[Entries taken from a collection]
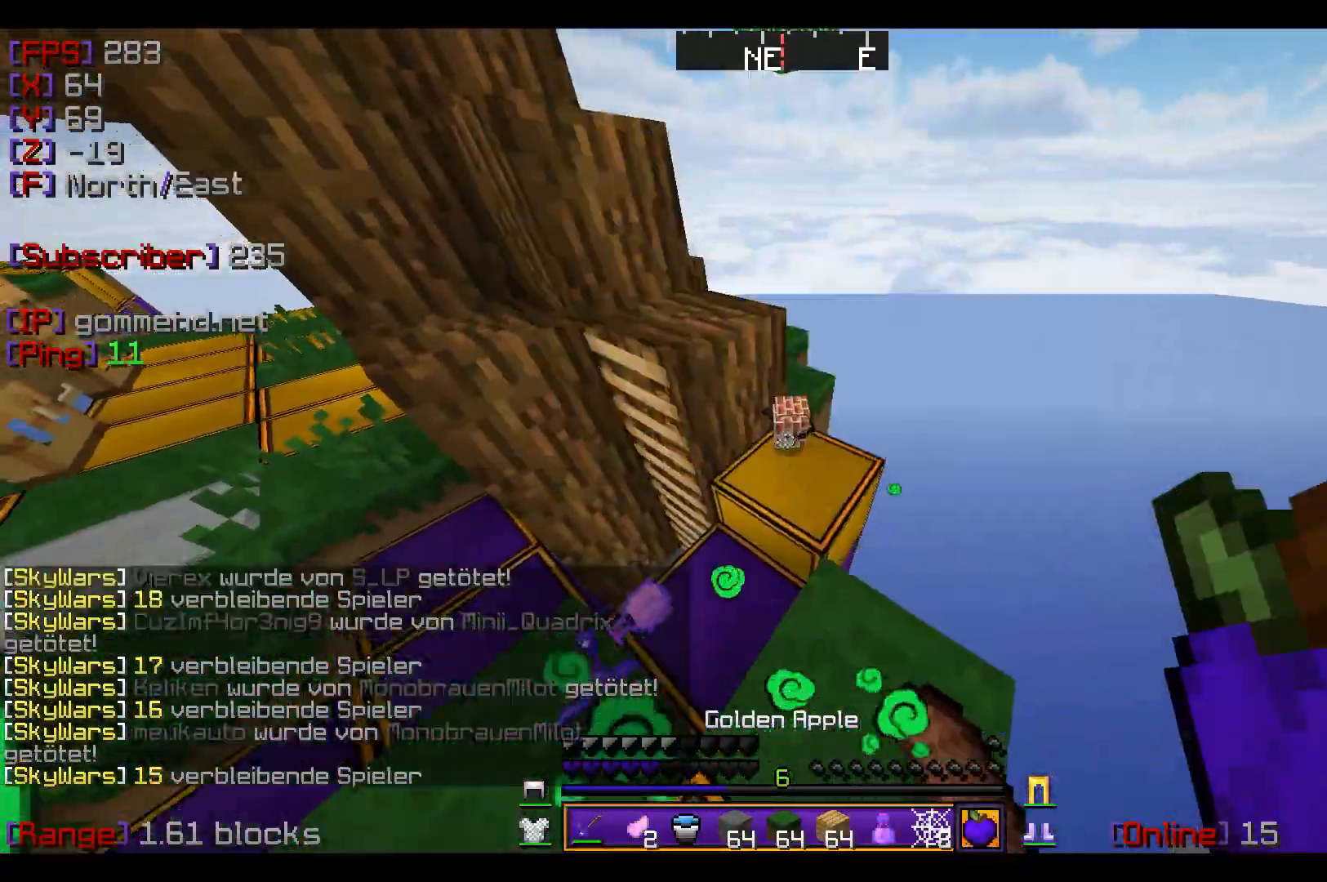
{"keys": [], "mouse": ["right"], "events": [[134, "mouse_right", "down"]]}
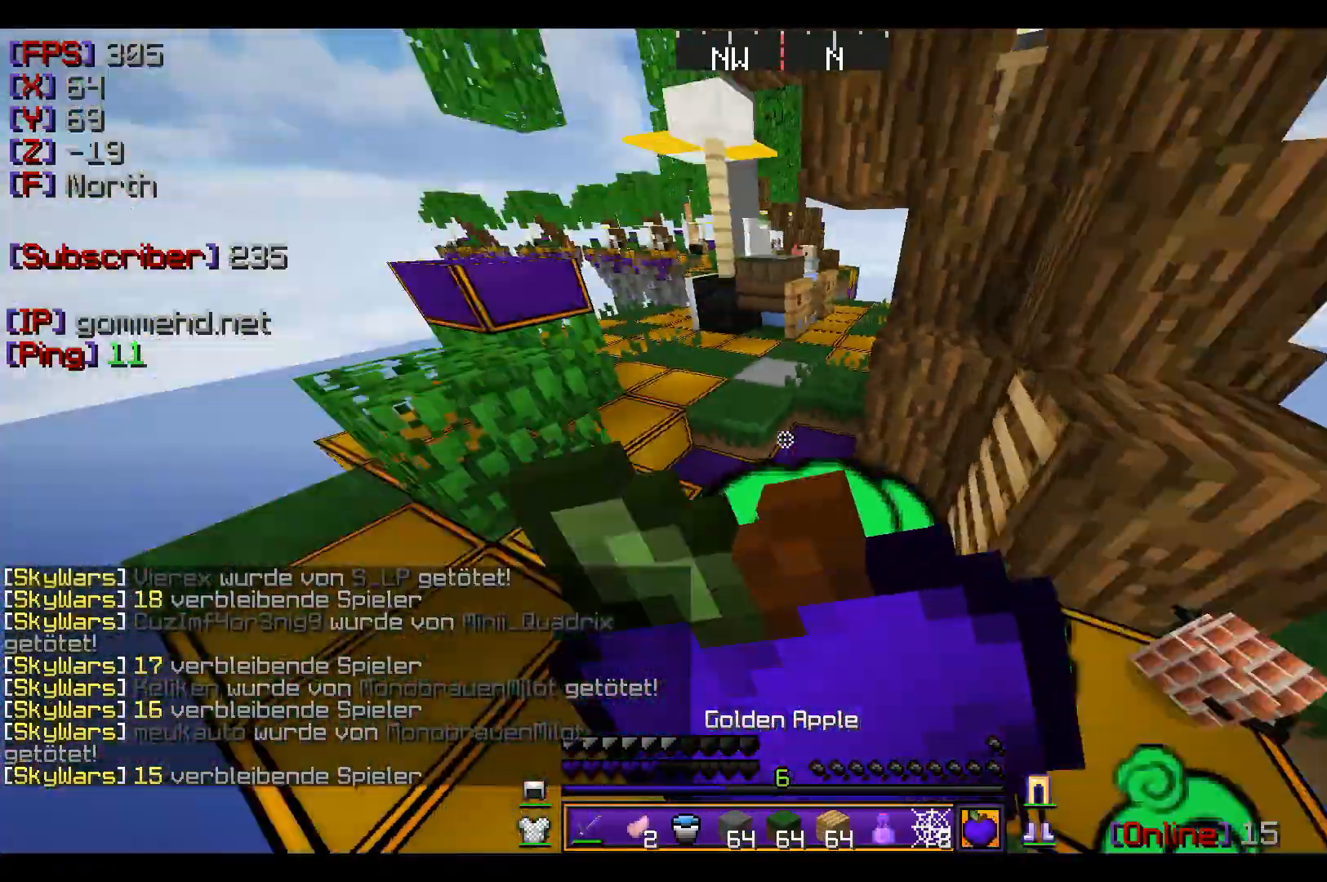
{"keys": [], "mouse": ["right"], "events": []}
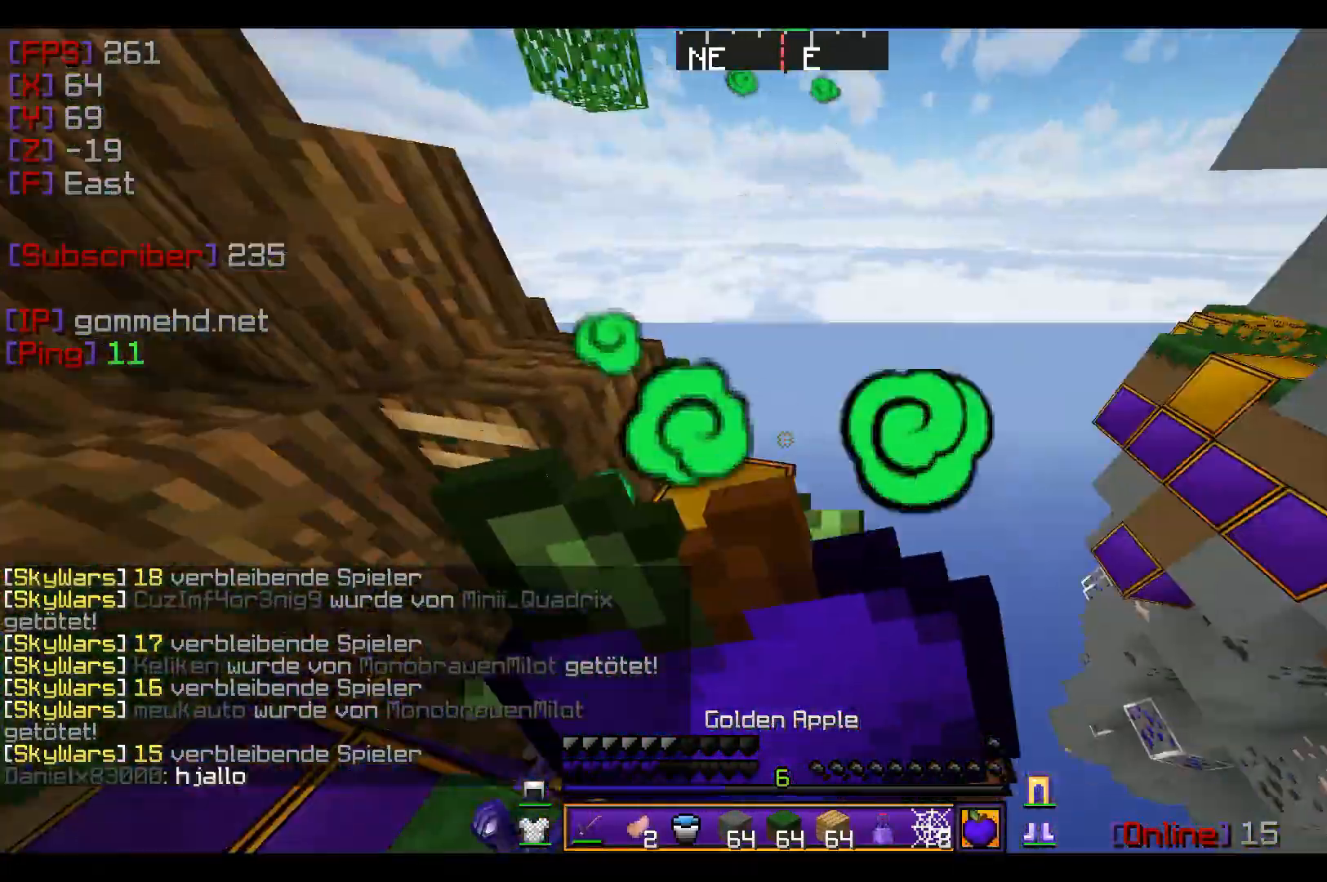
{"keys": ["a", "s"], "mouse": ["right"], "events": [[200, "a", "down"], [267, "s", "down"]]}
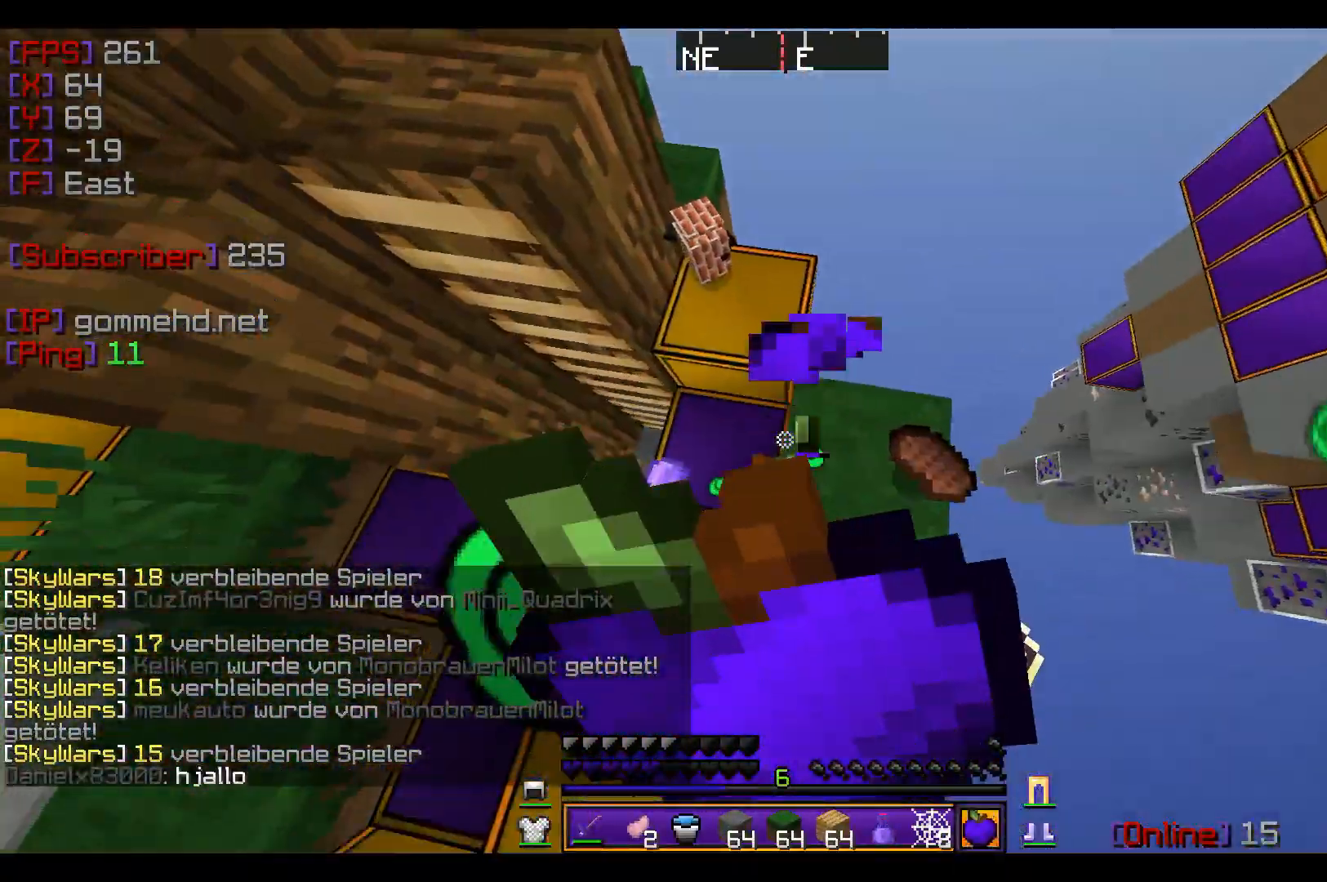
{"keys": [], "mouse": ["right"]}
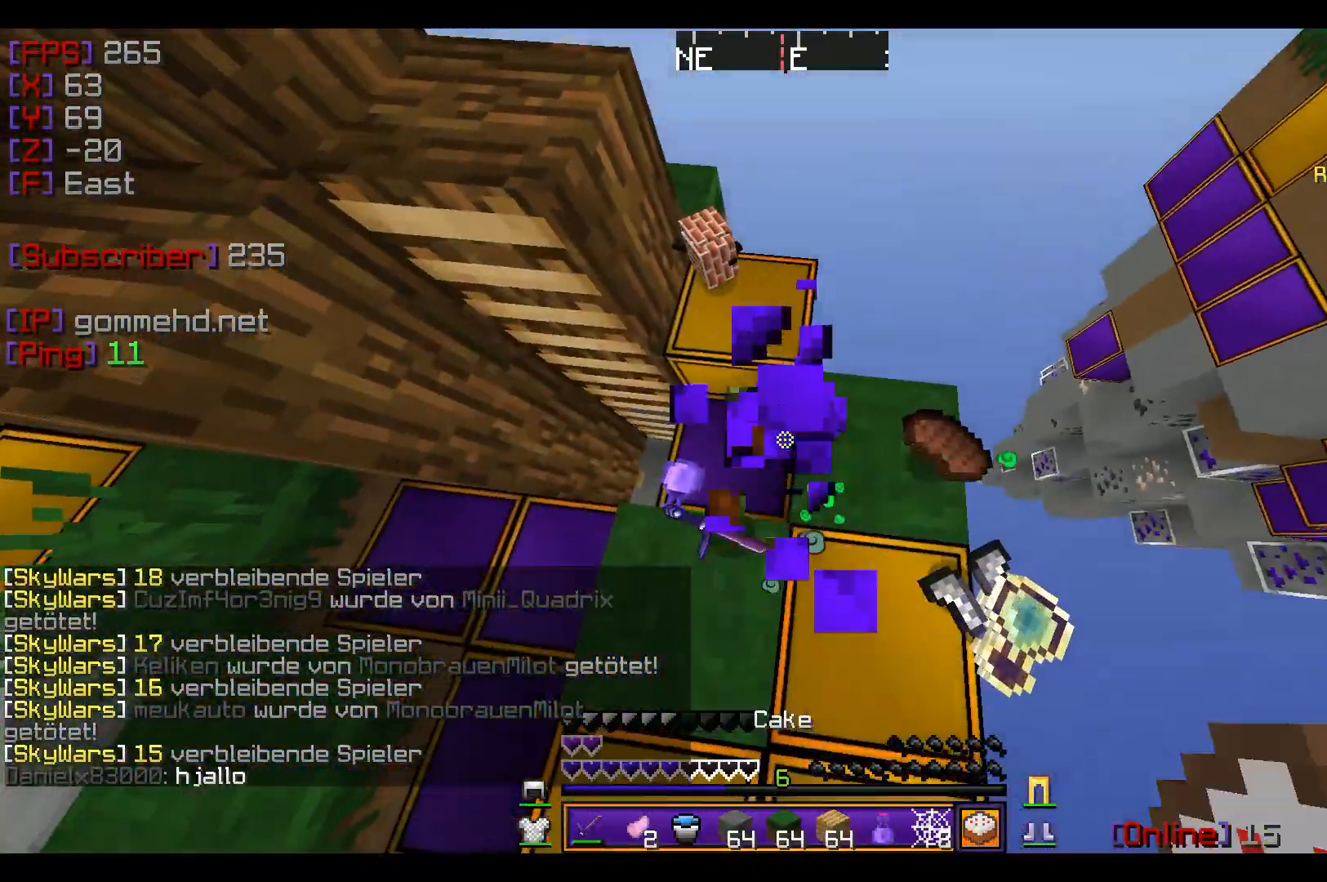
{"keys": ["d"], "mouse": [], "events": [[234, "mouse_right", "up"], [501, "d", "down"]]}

### Aim of the task
Looking at the records above, how many of their lines carry the string "events"? Answer with the number and nothing else.

### Answer space
4